From a lending perspective, we remain cautious because of the delta variant. Speculatively I think the delta wave will come and go given vaccination levels, but consumers are still changing behavior in travel and entertainment. We still maintain a caution flag on sectors like travel and entertainment. As a lender, if we get an appropriate coupon we can underwrite, but we remain cautious in specific categories.

Speaker 8

Okay. Follow up on geographic diversification: are there regions you're targeting given demographic shifts or relocation trends?

Diversification has been an asset for Newtek. We don't have an overly concentrated exposure to any single state. We like diversification and are not looking to concentrate in any one market. That approach helps manage risk, particularly in unexpected events like the pandemic.

Speaker 8

Got it. A follow-up on fintech competitors like LendingClub and others: many tout predictive modeling and streamlined underwriting. You're a technology-enabled lender with a more full underwriting process. How do you ensure those fintech players don't erode your spread or market?

Those competitors are often addressing low-hanging consumer or small business use cases and leveraging algorithms to underwrite consumer-style loans.

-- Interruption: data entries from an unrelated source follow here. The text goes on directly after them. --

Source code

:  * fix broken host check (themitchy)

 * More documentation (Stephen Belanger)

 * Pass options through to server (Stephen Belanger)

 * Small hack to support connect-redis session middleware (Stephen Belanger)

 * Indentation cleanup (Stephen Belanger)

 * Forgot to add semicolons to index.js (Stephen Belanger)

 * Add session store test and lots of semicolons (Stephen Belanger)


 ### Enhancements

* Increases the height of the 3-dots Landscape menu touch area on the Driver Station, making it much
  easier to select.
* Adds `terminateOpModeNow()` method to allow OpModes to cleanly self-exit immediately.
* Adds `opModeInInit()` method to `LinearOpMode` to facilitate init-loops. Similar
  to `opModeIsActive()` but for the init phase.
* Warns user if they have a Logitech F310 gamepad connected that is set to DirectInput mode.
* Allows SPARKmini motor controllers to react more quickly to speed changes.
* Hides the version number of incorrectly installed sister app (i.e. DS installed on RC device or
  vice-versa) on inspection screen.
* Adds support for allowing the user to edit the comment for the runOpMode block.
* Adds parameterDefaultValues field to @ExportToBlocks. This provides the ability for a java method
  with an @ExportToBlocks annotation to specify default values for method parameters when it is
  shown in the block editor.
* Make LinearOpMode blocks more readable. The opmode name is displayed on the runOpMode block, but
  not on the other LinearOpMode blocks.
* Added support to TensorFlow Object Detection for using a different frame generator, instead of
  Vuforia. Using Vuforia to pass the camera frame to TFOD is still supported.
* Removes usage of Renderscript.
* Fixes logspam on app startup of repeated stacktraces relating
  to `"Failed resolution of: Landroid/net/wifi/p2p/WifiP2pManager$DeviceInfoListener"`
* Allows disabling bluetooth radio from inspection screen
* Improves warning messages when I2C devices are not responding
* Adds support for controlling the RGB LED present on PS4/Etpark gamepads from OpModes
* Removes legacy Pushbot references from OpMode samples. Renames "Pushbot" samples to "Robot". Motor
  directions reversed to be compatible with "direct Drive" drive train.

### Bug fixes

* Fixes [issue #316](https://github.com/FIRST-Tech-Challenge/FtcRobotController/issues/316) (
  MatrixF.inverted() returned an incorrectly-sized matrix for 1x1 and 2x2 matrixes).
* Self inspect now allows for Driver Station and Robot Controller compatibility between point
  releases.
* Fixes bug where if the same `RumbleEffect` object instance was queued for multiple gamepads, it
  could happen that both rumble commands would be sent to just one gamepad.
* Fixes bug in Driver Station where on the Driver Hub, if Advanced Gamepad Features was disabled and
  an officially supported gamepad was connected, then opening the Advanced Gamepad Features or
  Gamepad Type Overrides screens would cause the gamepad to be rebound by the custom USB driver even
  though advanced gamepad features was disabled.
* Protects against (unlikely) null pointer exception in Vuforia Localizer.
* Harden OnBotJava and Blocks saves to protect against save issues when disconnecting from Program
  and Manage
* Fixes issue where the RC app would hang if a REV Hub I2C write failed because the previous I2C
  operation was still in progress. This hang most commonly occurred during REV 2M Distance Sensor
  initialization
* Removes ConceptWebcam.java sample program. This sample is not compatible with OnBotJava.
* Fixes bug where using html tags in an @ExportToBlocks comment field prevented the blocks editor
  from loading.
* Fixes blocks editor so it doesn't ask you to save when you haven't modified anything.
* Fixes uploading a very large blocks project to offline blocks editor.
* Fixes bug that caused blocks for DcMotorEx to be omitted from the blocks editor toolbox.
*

We do full underwriting for loans over our thresholds—20 to 25-page credit memos for larger loans. We use technology to accelerate processes, but we don't have a black-box approach. Our advantage is the combination of technology to acquire and service clients and rigorous underwriting, lien perfection, legal documentation and closing processes. That differentiated approach helps protect spreads and manage credit risk. We also use technology to reduce losses and improve customer experience while maintaining strong credit standards.

Speaker 8

Okay. Thanks very much and best of luck.

Thank you for your interest, I appreciate it. Operator, any more?

Operator

Yes, sir. Your last question comes from the line of Mickey Schleien from Ladenburg.

Speaker 3

Barry, just a quick follow-up. Do you think the federal regulators are going to require Newtek to appoint a CFO to meet regulatory requirements?

Yes. We will most likely have a CFO at the bank level for sure.

Speaker 3

Do you have candidates inside the organization who could take that role?

Yes. We have internal and external candidates. The person needs substantial experience dealing with bank regulation and compliance. We have a good pool of applicants ready if required.

Speaker 3

I understand. That's it. Thank you for the update.

Operator

And there are no further questions at this time.

Okay. Well, I want to thank everyone for joining the call. I greatly appreciate the interest. I know this was a long one, but very worthwhile and gave us a good opportunity to disseminate a lot of information under Fair Disclosure to all the investors and analysts out there. Thank you very much. Look forward to reporting the third quarter. Have a good day.

Operator

This does conclude today's conference call. Thank you for your participation. You may now disconnect.